> [Directions]: Which lines of the entries below run from the one holding "23: (136, 83)" to the one holding "39: (302, 113)", inclusive? Set down exactly those lines and no others.

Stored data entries
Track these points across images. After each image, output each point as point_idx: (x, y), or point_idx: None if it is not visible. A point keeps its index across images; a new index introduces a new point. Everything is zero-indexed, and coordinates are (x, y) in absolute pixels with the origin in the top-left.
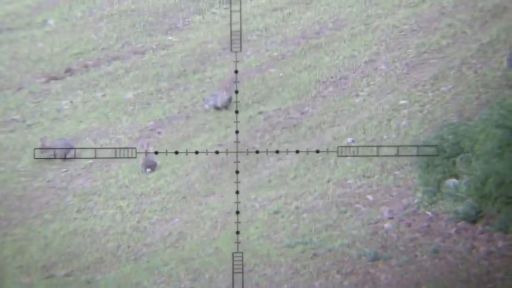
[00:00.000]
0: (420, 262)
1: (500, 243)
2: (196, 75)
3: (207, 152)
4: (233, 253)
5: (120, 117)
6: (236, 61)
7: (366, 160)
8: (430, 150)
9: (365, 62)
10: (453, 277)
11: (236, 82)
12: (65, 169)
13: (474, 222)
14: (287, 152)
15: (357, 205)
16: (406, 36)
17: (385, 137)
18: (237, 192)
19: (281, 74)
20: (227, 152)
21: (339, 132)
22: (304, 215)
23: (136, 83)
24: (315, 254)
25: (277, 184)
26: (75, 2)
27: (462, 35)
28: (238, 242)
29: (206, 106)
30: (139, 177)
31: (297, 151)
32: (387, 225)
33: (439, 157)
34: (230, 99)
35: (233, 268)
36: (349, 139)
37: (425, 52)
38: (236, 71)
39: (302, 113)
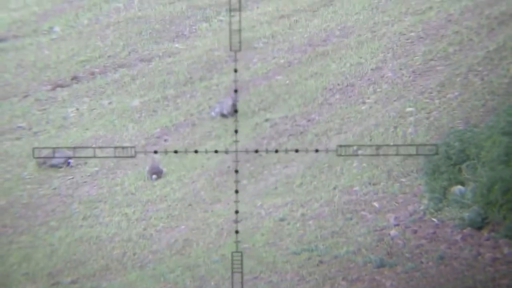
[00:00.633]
0: (426, 268)
1: (506, 250)
2: (203, 83)
3: (206, 151)
4: (232, 253)
5: (126, 125)
6: (236, 60)
7: (372, 167)
8: (430, 150)
9: (371, 69)
10: (459, 284)
11: (235, 81)
12: (71, 177)
13: (480, 228)
14: (286, 151)
15: (363, 212)
16: (413, 43)
17: (391, 144)
18: (236, 192)
19: (287, 81)
20: (226, 151)
21: (345, 139)
22: (310, 222)
23: (142, 90)
24: (321, 261)
25: (283, 191)
26: (81, 9)
27: (469, 42)
28: (237, 242)
29: (213, 113)
30: (145, 184)
31: (296, 150)
32: (393, 232)
33: (445, 164)
34: (235, 106)
35: (232, 268)
36: (355, 147)
37: (431, 59)
38: (235, 70)
39: (309, 120)
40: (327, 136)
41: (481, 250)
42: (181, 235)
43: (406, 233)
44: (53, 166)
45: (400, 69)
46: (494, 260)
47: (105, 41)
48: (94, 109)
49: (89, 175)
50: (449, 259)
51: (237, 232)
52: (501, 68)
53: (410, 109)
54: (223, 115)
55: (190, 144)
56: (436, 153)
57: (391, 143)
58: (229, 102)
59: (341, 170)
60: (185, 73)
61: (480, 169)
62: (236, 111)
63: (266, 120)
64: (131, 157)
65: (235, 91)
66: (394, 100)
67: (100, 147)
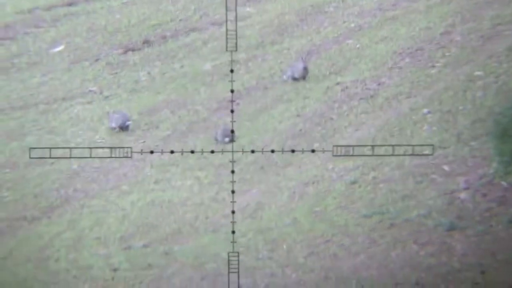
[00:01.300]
0: (496, 231)
1: None
2: (274, 46)
3: (202, 152)
4: (228, 253)
5: (198, 88)
6: (232, 61)
7: (442, 130)
8: (426, 150)
9: (440, 34)
10: None
11: (231, 81)
12: (143, 140)
13: None
14: (282, 151)
15: (433, 176)
16: (481, 8)
17: (460, 107)
18: (232, 192)
19: (358, 45)
20: (222, 151)
21: (415, 103)
22: (381, 185)
23: (214, 54)
24: (391, 224)
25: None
26: None
27: None
28: (233, 242)
29: (284, 77)
30: (216, 148)
31: (293, 151)
32: (462, 195)
33: None
34: (305, 69)
35: (228, 268)
36: (425, 110)
37: (499, 24)
38: (231, 71)
39: (379, 84)
40: (398, 99)
41: None
42: (253, 199)
43: (476, 196)
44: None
45: (469, 33)
46: None
47: (176, 4)
48: (165, 73)
49: (161, 139)
50: None
51: (233, 232)
52: None
53: (479, 73)
54: (295, 79)
55: (262, 107)
56: (432, 154)
57: (461, 107)
58: (300, 66)
59: (411, 134)
60: (257, 37)
61: None
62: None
63: (337, 83)
64: (128, 157)
65: (232, 89)
66: (463, 64)
67: (97, 147)
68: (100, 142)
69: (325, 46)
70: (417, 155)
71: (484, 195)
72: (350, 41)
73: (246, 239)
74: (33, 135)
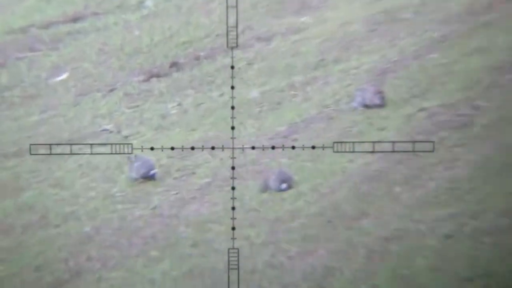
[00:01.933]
0: None
1: None
2: (338, 65)
3: (203, 148)
4: (228, 249)
5: (243, 122)
6: (232, 57)
7: None
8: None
9: None
10: None
11: (232, 77)
12: (175, 192)
13: None
14: (283, 148)
15: None
16: None
17: None
18: (233, 188)
19: (444, 60)
20: (223, 148)
21: None
22: (485, 239)
23: (262, 77)
24: None
25: (448, 199)
26: None
27: None
28: (233, 238)
29: (353, 104)
30: (271, 198)
31: (293, 147)
32: None
33: None
34: (380, 94)
35: (228, 264)
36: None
37: None
38: (232, 67)
39: (474, 108)
40: (499, 127)
41: None
42: (320, 262)
43: None
44: (148, 177)
45: None
46: None
47: (211, 15)
48: (201, 103)
49: (198, 189)
50: None
51: (233, 229)
52: None
53: None
54: (366, 106)
55: (326, 143)
56: (432, 151)
57: None
58: (372, 89)
59: None
60: (316, 53)
61: None
62: (232, 107)
63: (421, 109)
64: (129, 153)
65: (232, 87)
66: None
67: (98, 144)
68: (120, 196)
69: (402, 62)
70: (419, 151)
71: None
72: (434, 55)
73: None
74: (32, 189)
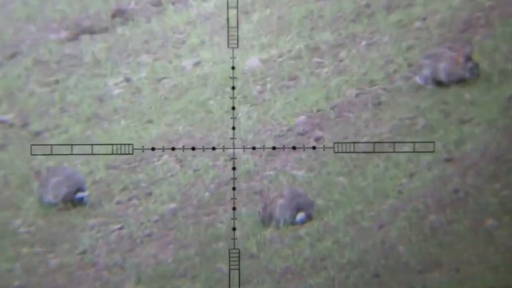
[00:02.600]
0: None
1: None
2: (393, 15)
3: (203, 149)
4: (229, 250)
5: (238, 109)
6: (233, 58)
7: None
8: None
9: None
10: None
11: (232, 78)
12: (118, 225)
13: None
14: (283, 148)
15: None
16: None
17: None
18: (233, 189)
19: None
20: (223, 148)
21: None
22: None
23: (265, 36)
24: None
25: None
26: None
27: None
28: (234, 239)
29: (419, 79)
30: (278, 236)
31: (294, 147)
32: None
33: None
34: (466, 64)
35: (229, 265)
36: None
37: None
38: (233, 67)
39: None
40: None
41: None
42: None
43: None
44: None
45: None
46: None
47: None
48: (163, 78)
49: (156, 220)
50: None
51: (234, 229)
52: None
53: None
54: (439, 83)
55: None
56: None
57: None
58: (449, 55)
59: None
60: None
61: None
62: (233, 108)
63: None
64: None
65: (233, 88)
66: None
67: (99, 144)
68: (25, 233)
69: (505, 9)
70: (419, 152)
71: None
72: None
73: None
74: None
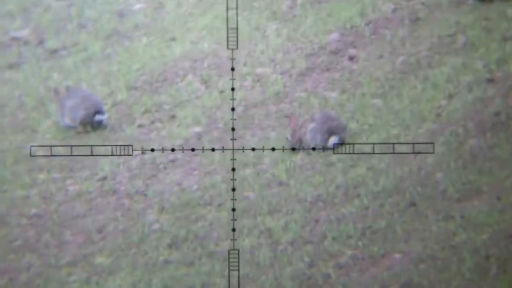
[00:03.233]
0: None
1: None
2: None
3: (203, 150)
4: (229, 251)
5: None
6: (232, 59)
7: None
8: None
9: None
10: None
11: (232, 79)
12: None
13: None
14: (283, 149)
15: None
16: None
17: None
18: (233, 190)
19: None
20: (223, 149)
21: None
22: None
23: None
24: None
25: None
26: None
27: None
28: (234, 239)
29: None
30: (309, 162)
31: (293, 149)
32: None
33: None
34: None
35: (228, 265)
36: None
37: None
38: (232, 69)
39: None
40: None
41: None
42: None
43: None
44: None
45: None
46: None
47: None
48: None
49: (182, 144)
50: None
51: (233, 230)
52: None
53: None
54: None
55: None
56: (433, 152)
57: None
58: None
59: None
60: None
61: None
62: (232, 109)
63: None
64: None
65: (232, 89)
66: None
67: (98, 145)
68: (44, 158)
69: None
70: (419, 153)
71: None
72: None
73: None
74: None
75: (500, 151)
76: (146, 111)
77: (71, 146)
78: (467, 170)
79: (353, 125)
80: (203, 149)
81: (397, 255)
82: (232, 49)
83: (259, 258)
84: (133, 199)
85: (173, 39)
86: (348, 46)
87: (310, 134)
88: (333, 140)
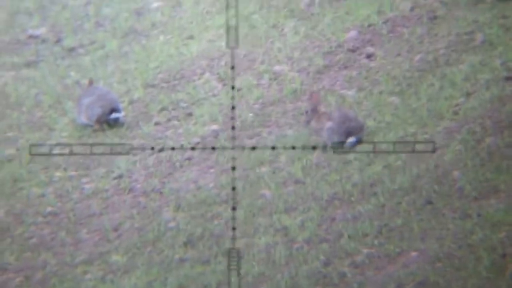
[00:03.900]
0: None
1: None
2: None
3: (203, 148)
4: (229, 249)
5: None
6: (232, 58)
7: None
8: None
9: None
10: None
11: (232, 78)
12: (158, 148)
13: None
14: (284, 148)
15: None
16: None
17: None
18: (233, 189)
19: None
20: (222, 148)
21: None
22: None
23: None
24: None
25: None
26: None
27: None
28: (234, 238)
29: None
30: (325, 160)
31: (293, 147)
32: None
33: None
34: None
35: (229, 264)
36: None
37: None
38: (232, 67)
39: None
40: None
41: None
42: None
43: None
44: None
45: None
46: None
47: None
48: None
49: (198, 143)
50: None
51: (234, 229)
52: None
53: None
54: None
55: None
56: (433, 151)
57: None
58: None
59: None
60: None
61: None
62: (233, 107)
63: None
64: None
65: (232, 87)
66: None
67: (97, 144)
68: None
69: None
70: (419, 152)
71: None
72: None
73: None
74: None
75: None
76: (163, 109)
77: (91, 145)
78: (484, 168)
79: (370, 123)
80: (203, 148)
81: (414, 254)
82: (232, 48)
83: (275, 256)
84: (149, 197)
85: (191, 37)
86: (366, 44)
87: (327, 132)
88: (351, 140)
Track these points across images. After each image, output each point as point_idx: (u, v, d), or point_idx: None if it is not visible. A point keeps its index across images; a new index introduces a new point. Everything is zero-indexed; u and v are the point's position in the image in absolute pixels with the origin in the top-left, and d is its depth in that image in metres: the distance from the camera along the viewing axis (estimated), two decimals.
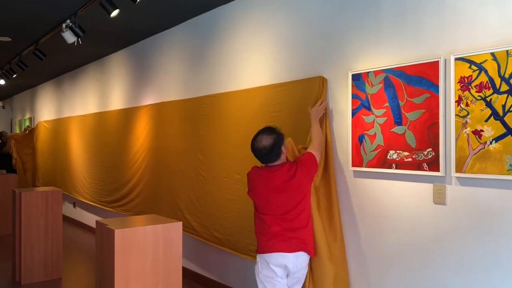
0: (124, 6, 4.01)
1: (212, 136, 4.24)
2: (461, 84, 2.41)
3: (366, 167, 2.89)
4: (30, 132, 9.60)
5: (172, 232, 2.95)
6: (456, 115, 2.43)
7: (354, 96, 2.95)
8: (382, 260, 2.84)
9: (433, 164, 2.53)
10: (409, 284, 2.70)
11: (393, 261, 2.78)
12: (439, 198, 2.54)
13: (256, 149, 2.70)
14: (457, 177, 2.46)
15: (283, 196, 2.66)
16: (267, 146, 2.66)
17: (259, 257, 2.70)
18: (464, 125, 2.39)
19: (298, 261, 2.66)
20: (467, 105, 2.38)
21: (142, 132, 5.49)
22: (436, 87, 2.52)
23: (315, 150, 2.83)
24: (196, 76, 4.63)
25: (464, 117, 2.39)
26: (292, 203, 2.67)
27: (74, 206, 7.96)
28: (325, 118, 3.09)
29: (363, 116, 2.90)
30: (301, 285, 2.81)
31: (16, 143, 9.29)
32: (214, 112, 4.24)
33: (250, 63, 3.91)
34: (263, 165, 2.77)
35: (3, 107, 13.37)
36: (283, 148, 2.72)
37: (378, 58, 2.85)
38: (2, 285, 4.59)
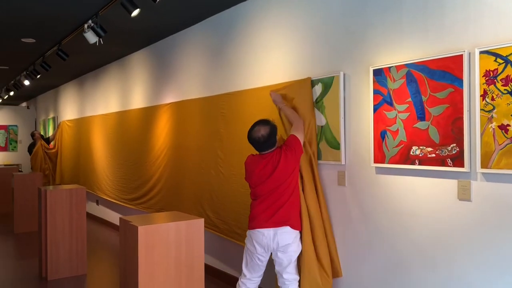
0: (144, 5, 4.05)
1: (232, 134, 4.26)
2: (486, 78, 2.36)
3: (388, 163, 2.85)
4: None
5: (194, 228, 2.97)
6: (481, 109, 2.38)
7: (376, 92, 2.92)
8: (405, 258, 2.81)
9: (458, 160, 2.49)
10: (432, 282, 2.66)
11: (416, 258, 2.74)
12: (464, 195, 2.50)
13: (254, 139, 3.02)
14: (483, 173, 2.41)
15: (272, 179, 2.98)
16: (265, 135, 2.98)
17: (247, 232, 3.07)
18: (490, 119, 2.34)
19: (281, 237, 2.92)
20: (492, 99, 2.33)
21: (162, 130, 5.55)
22: (460, 81, 2.47)
23: (296, 131, 3.10)
24: (215, 74, 4.65)
25: (489, 111, 2.34)
26: (279, 182, 2.98)
27: (97, 204, 8.10)
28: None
29: (385, 112, 2.87)
30: (293, 265, 3.02)
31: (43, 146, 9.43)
32: (234, 110, 4.25)
33: (270, 60, 3.90)
34: (258, 153, 3.09)
35: (28, 108, 13.68)
36: (276, 139, 3.07)
37: (400, 53, 2.81)
38: (30, 281, 4.71)
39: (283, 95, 3.44)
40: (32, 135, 9.69)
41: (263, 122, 3.04)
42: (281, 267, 3.03)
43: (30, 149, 9.34)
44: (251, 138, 3.02)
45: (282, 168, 2.97)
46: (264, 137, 2.98)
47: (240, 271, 3.97)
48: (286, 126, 3.37)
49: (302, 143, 3.09)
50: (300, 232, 3.07)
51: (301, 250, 3.05)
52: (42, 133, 11.28)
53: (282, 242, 2.94)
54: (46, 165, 9.32)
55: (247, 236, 3.10)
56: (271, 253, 3.04)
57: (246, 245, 3.09)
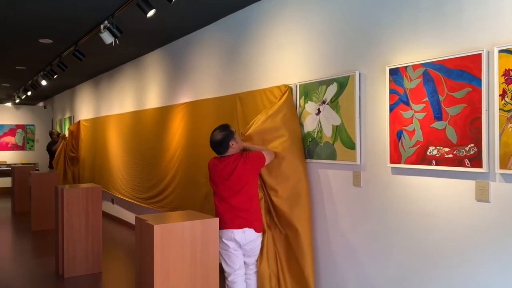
0: (159, 5, 4.08)
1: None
2: (506, 77, 2.32)
3: (404, 163, 2.83)
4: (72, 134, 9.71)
5: (209, 228, 2.99)
6: (500, 109, 2.34)
7: (392, 91, 2.90)
8: (421, 260, 2.78)
9: (476, 160, 2.45)
10: (449, 283, 2.63)
11: (432, 260, 2.71)
12: (482, 195, 2.46)
13: (211, 142, 3.31)
14: (502, 174, 2.37)
15: (230, 182, 3.22)
16: (218, 140, 3.25)
17: (219, 232, 3.19)
18: (509, 119, 2.30)
19: (245, 235, 3.21)
20: None
21: (177, 130, 5.58)
22: (478, 80, 2.43)
23: (266, 152, 3.36)
24: (230, 74, 4.66)
25: (509, 111, 2.31)
26: (237, 188, 3.22)
27: (113, 203, 8.18)
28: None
29: (401, 112, 2.84)
30: (256, 257, 3.38)
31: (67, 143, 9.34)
32: (248, 109, 4.25)
33: (284, 60, 3.90)
34: (218, 156, 3.34)
35: (45, 107, 13.89)
36: (232, 142, 3.26)
37: (416, 52, 2.78)
38: (47, 278, 4.78)
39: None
40: (51, 134, 9.78)
41: (221, 127, 3.32)
42: (249, 258, 3.36)
43: (49, 147, 9.40)
44: (210, 141, 3.33)
45: (240, 173, 3.21)
46: (217, 142, 3.26)
47: None
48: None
49: (265, 164, 3.33)
50: (262, 235, 3.39)
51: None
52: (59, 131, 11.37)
53: (248, 239, 3.23)
54: (70, 168, 9.33)
55: (219, 237, 3.20)
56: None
57: (220, 246, 3.21)
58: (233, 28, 4.62)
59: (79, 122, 9.63)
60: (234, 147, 3.28)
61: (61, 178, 8.94)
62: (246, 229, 3.20)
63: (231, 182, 3.21)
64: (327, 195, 3.46)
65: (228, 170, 3.22)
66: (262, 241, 3.40)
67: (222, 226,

> [Answer below]:
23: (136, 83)
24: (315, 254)
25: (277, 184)
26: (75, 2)
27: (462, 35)
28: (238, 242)
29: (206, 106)
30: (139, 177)
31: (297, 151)
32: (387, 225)
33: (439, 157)
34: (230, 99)
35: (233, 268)
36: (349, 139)
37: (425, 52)
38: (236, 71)
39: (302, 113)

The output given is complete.